We live in a world where whenever the discussion turns to humanitarian assistance or military intervention what is meant by that is American assistance and American intervention.
There are good reasons for this fact. It was the United States that pushed for the creation of the United Nations in 1945 and then insisted on becoming the organization’s host. It was the great liberal Eleanor Roosevelt who wrote and championed the Universal Declaration of Human Rights in 1948, which is now, in its fashion, the law of the world. For all its flaws, the UN remains the primary entity in the world to support peace and economic development based on justice and human dignity. It is in many ways a peculiarly American institution, despite this country’s flaws internationally over the last 68 years. And despite this country’s obvious promotion and interest in the ideals, if not always the execution, of free thinking, free enterprise, and free liberty.
There’s a case to be made that all of American poetry since the end of the Second World War is an affirmation of the values of American idealism as it has been formed at home, abroad, and in institutions such as the UN.
From Robert Penn Warren to Adrienne Rich, from Gwendolyn Brooks to Terrance Hayes, from Robert Bly to Li-Young Lee, from confessionalists to flarfists, the thrust of American poetry is the thrust of life, liberty, and the pursuit of happiness, which is, in every way, the thrust of American power.
All the same, American poets tend to favor the ideal of limited American power.
Adrienne Rich:
Must I argue the love of multitude in the blur or defend
a solitude of barbed-wire and searchlights, the survivalist’s final solution, have I a choice?
John Ashbery:
The extreme austerity of an almost empty mind
Colliding with the lush, Rousseau-like foliage of its desire to communicate
Something between breaths, if only for the sake
Of others and their desire to understand you and desert you
For other centers of communication, so that understanding
May begin, and in doing so be undone.
Yusef Komunuyakka:
The President of the United States of America
thumbs the pages slowly, moving from reverie to reverie,
learning why one envies the octopus
for its ink, how a man’s skin becomes the final page.
It’s worth noting that all those oft-quoted statements by George Washington and Thomas Jefferson and other founding fathers about the United States not getting entangled in foreign affairs came at a time when the country was in no position to do so.

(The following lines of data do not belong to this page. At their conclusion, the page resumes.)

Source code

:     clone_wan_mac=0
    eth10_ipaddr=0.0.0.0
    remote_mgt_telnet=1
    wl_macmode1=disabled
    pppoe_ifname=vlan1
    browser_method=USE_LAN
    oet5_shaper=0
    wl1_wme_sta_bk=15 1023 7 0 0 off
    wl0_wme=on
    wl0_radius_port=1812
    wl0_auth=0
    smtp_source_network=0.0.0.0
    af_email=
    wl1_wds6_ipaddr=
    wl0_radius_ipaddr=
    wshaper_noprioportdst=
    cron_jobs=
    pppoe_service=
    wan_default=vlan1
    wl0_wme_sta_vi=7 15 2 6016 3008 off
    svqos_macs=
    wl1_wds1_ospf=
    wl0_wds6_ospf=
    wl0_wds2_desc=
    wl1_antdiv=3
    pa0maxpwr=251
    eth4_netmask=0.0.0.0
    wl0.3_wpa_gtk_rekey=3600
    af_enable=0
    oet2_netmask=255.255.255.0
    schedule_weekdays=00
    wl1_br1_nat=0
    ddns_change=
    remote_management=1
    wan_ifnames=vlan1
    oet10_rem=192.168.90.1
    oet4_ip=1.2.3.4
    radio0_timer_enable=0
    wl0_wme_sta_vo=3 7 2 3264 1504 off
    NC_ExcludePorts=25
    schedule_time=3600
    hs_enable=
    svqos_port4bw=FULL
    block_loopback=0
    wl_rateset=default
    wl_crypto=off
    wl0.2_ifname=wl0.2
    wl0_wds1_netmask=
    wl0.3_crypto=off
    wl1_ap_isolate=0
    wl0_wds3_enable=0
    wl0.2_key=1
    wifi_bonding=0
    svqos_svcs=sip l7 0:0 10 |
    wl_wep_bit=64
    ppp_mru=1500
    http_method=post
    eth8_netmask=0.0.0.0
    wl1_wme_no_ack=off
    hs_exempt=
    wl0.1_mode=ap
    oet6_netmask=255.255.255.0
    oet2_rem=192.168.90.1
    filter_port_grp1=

American inability to militarily intervene or to humanitarianly assist lasted into the 20th century.
On the other hand, from the Revolutionary era to the age of Reconstruction, it was European nations which attempted to exert their influence on political events here. Then came the Marshall Plan and a generation of economic growth in the U.S. after World War II that created our massive middle class with its tremendous ability to save capital for retirement. That, plus suffrage for women and the civil rights movement.
Therefore, it’s all well and good then that September 11 should arrive today with not much attention paid to it. As not much is made now of April 19, 1775, April 12, 1861, April 25, 1898, December 7, 1941, August 7, 1964, March 20, 2003.
As American poets begin to sift through the ashes of the last decade of war and its impact on American life, as American poets continue to assert our predisposition for peaceful unification, as American poets write in favor of amity and cessation and pacifism over war and extreme violence and tribalism, it is well too that we not underestimate the vile of tyranny in order simply to be peace-loving.
It is well too that we not diminish the historical or become so absolutist or insist in promoting without irony W. H. Auden’s complicated phrase that we must “love one another or die.”
It is well too that we accept that not each war is morally equivalent to every other war.
What I mean is, in the form of a question, will American poetry avoid the condensed and simplistic? Will American poets wrestle with the question, say, for example, of whether a principled limited war today is preferable to a very massive world war later? There are many acceptable answers to the question, no?
Believe I don’t have the answer nor the interest in having an answer for every poet. Poets — I say now and I say always — should write about whatever they want to write about.
But today I’m trying to forget September 11 and the narrow, incendiary glorification, even fetishization it has assumed for a dozen years in spite of the real suffering many have lived through, from 9/11 survivors to wounded military and their families.
Instead, I’m going to spend some time thinking, in some way, as best I can, about what a poem can say about the hideous and the atrocious and the wrathful as well as the vanquishing and the triumphal.